(Chart understanding data)
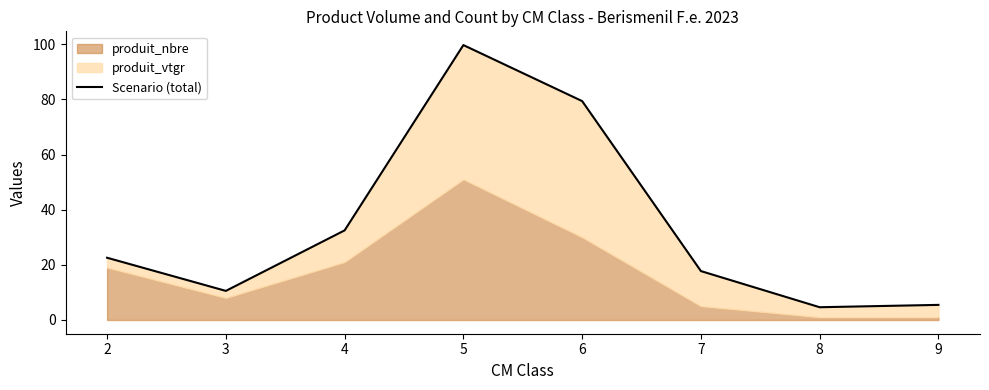

What is the value of the 7th point from the left?

4.6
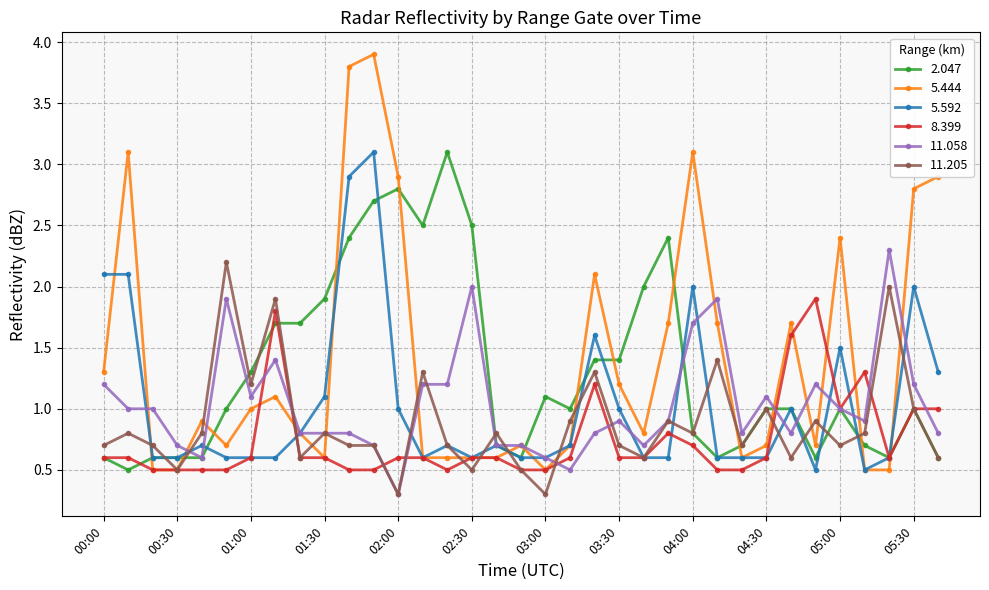

What is the lowest value of the 11.058 series?

0.3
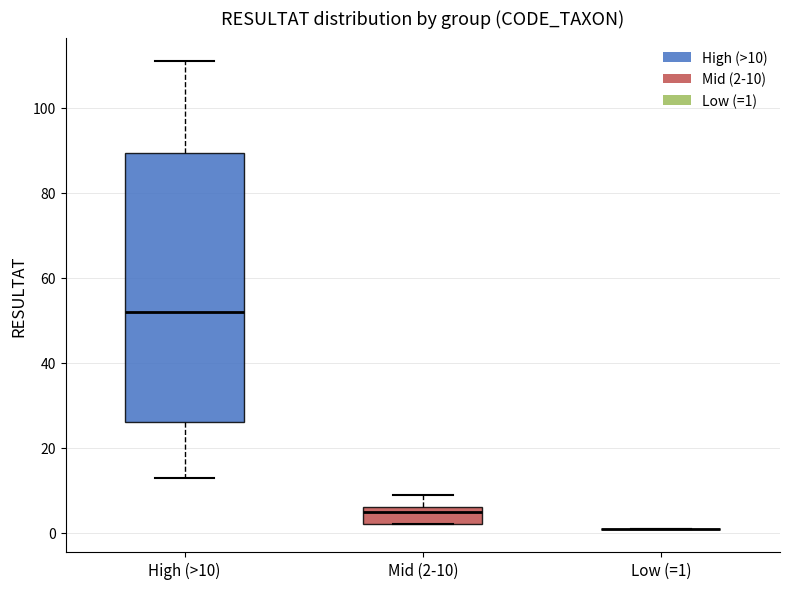

Where is the lower edge of the box for High (>10) on the y-axis? The values are not printed on the chart, so give them approximately, as read against the axis.

26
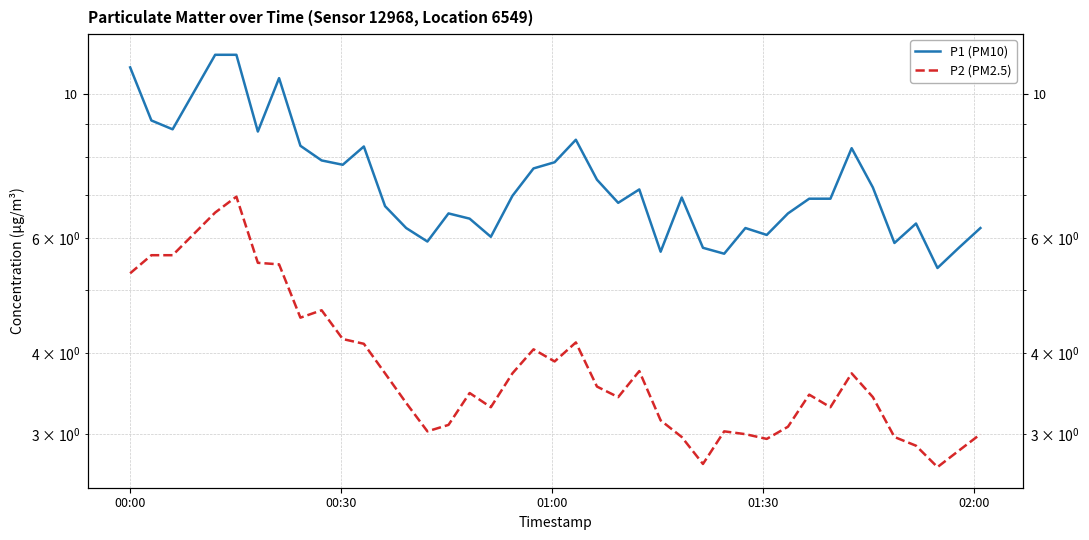

At which label does P2 (PM2.5) first exceed 3?

00:00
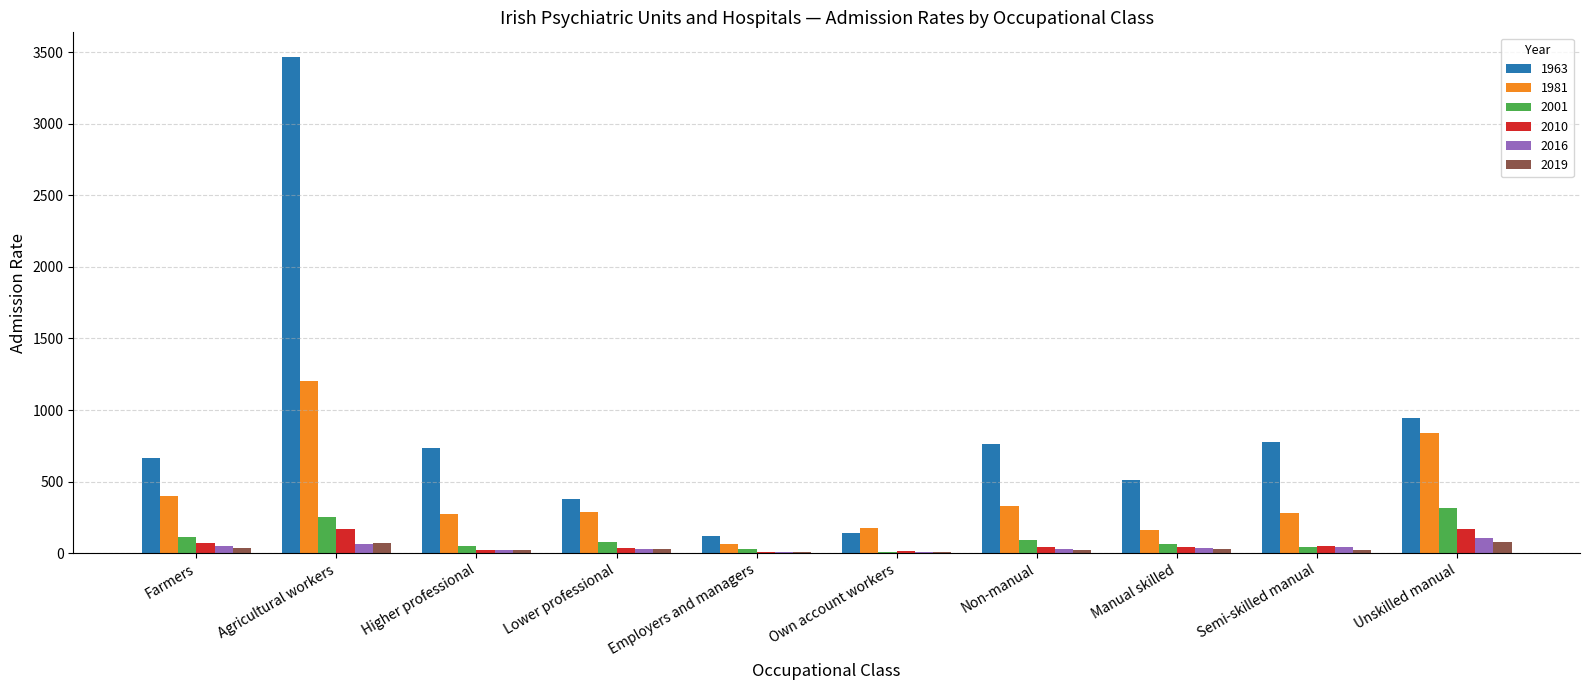

At which label does 2001 first exceed 75?

Farmers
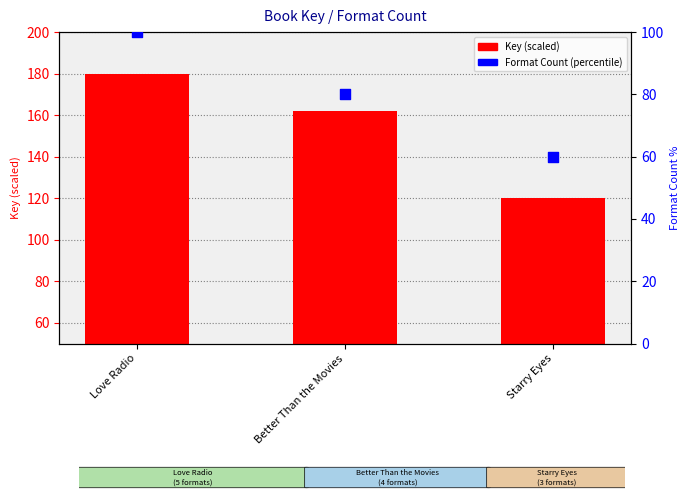

At how many categories does at least one series exceed 74?

2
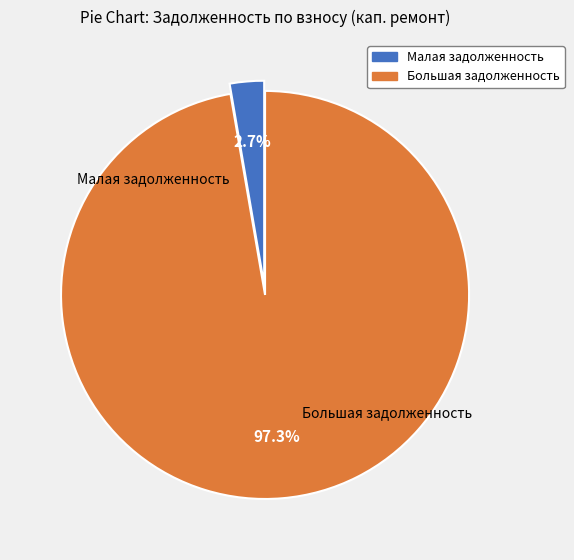

How many slices are in this pie chart?

2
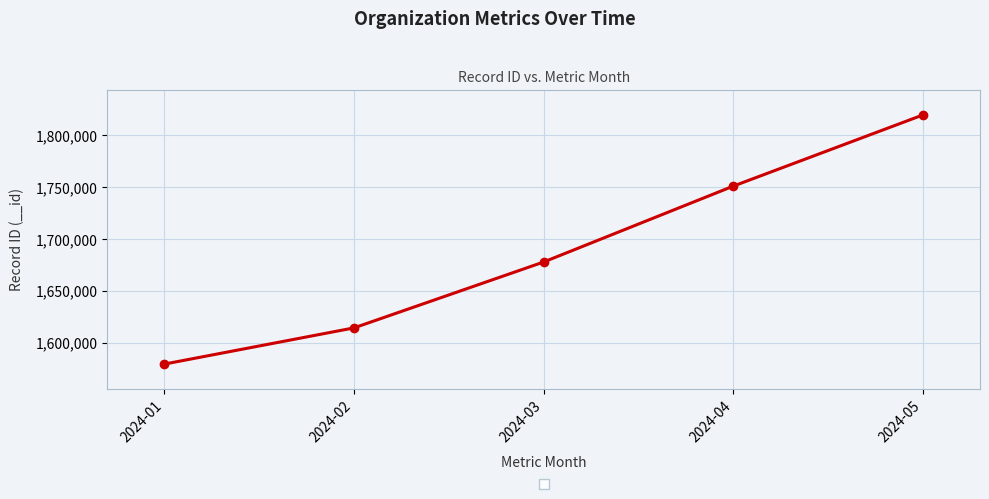

What is the value of the 2nd point from the left?

1614410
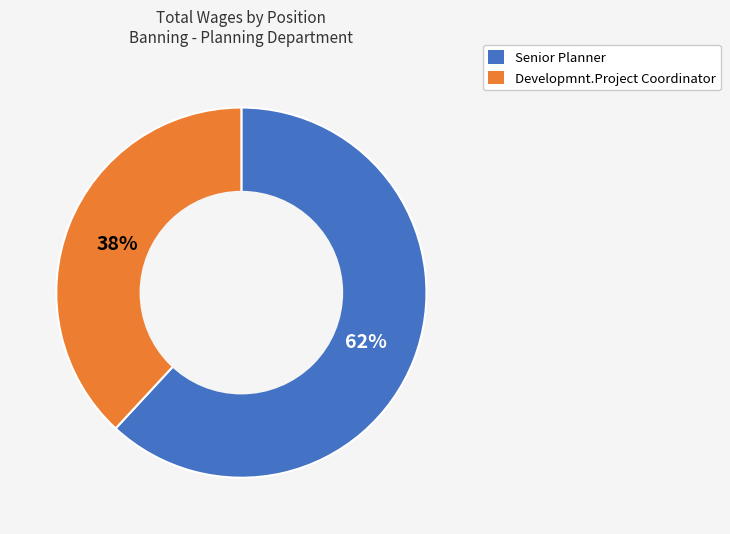

Which slice represents more than half of the pie?

Senior Planner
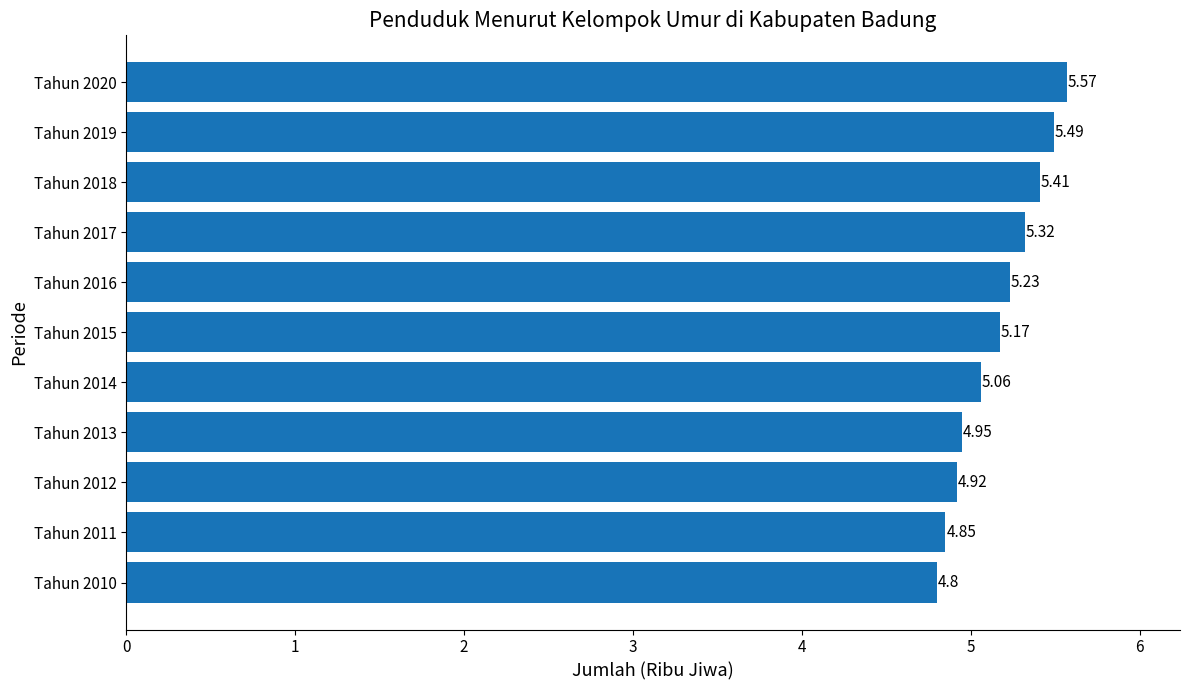

What is the minimum value shown in the chart?

4.8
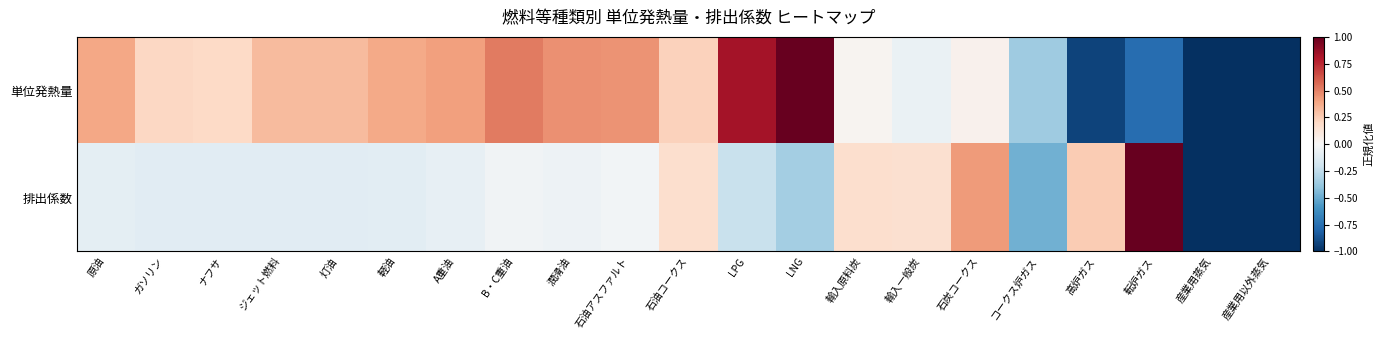

Rank the series at 高炉ガス from highest to lowest value.

排出係数, 単位発熱量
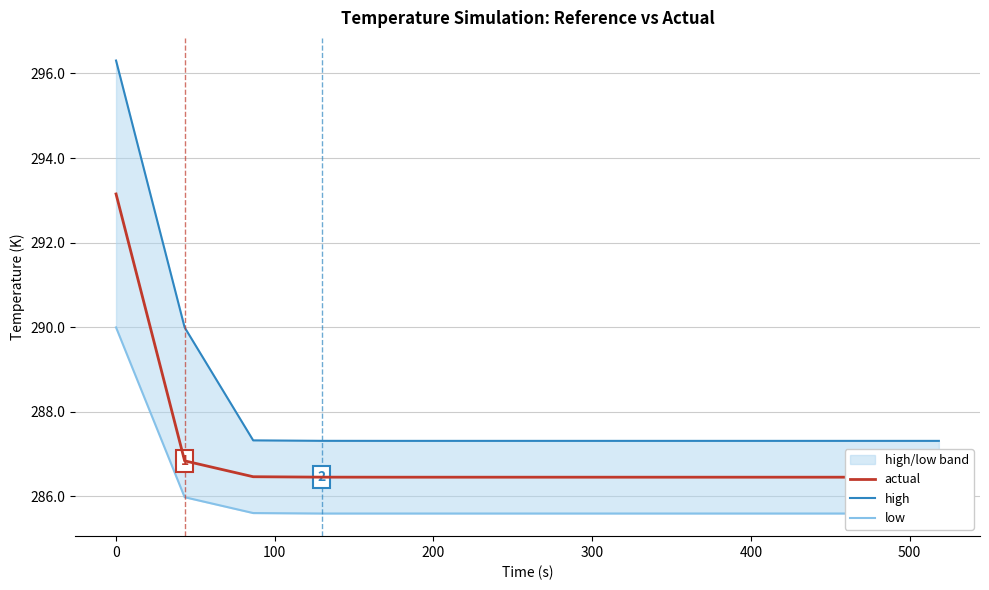

What is the difference between the second highest and second lowest values in the actual series?

0.4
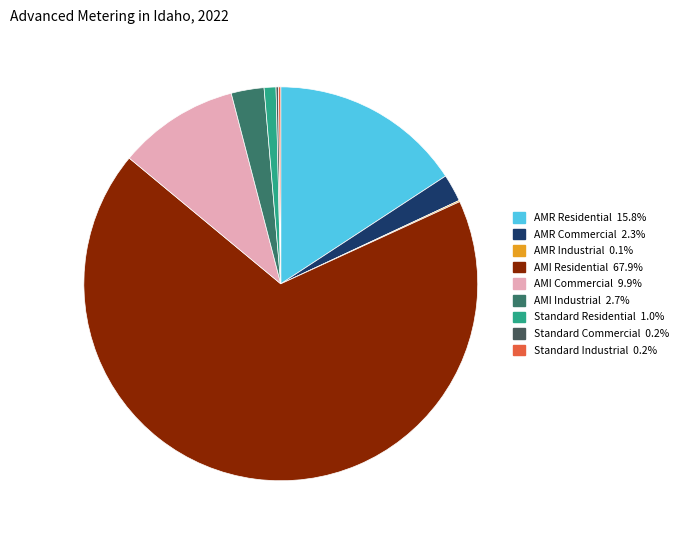

Is Standard Residential the majority of the pie?

No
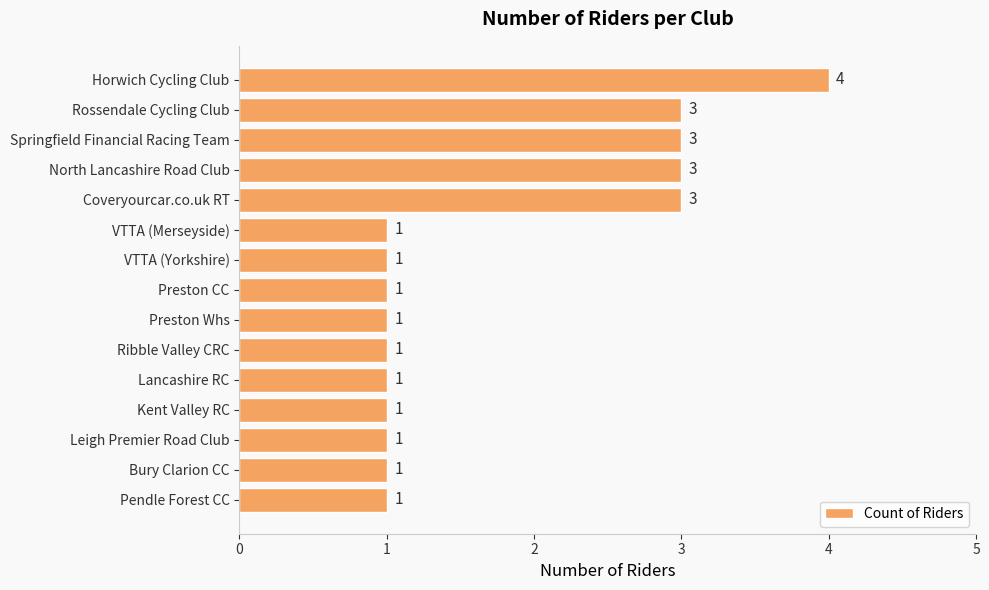

The value at VTTA (Yorkshire) is 1. True or false?

True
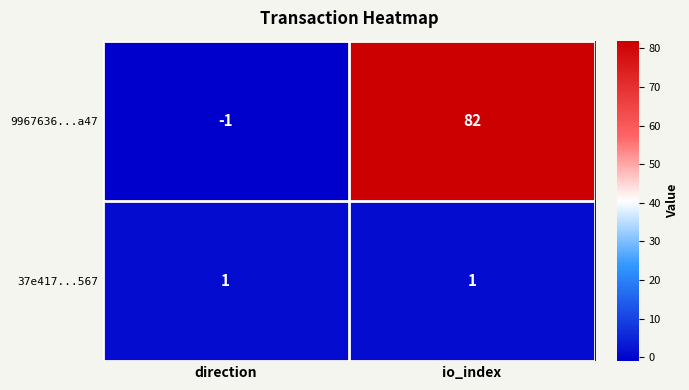

Between direction and io_index, which series saw the biggest shift?

9967636...a47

• **Work instructions**
Pick out and copy each line in the rows above that contains the word "many", matching case exactly.

• **Expected output**
At how many categories does at least one series exceed 74?
How many slices are in this pie chart?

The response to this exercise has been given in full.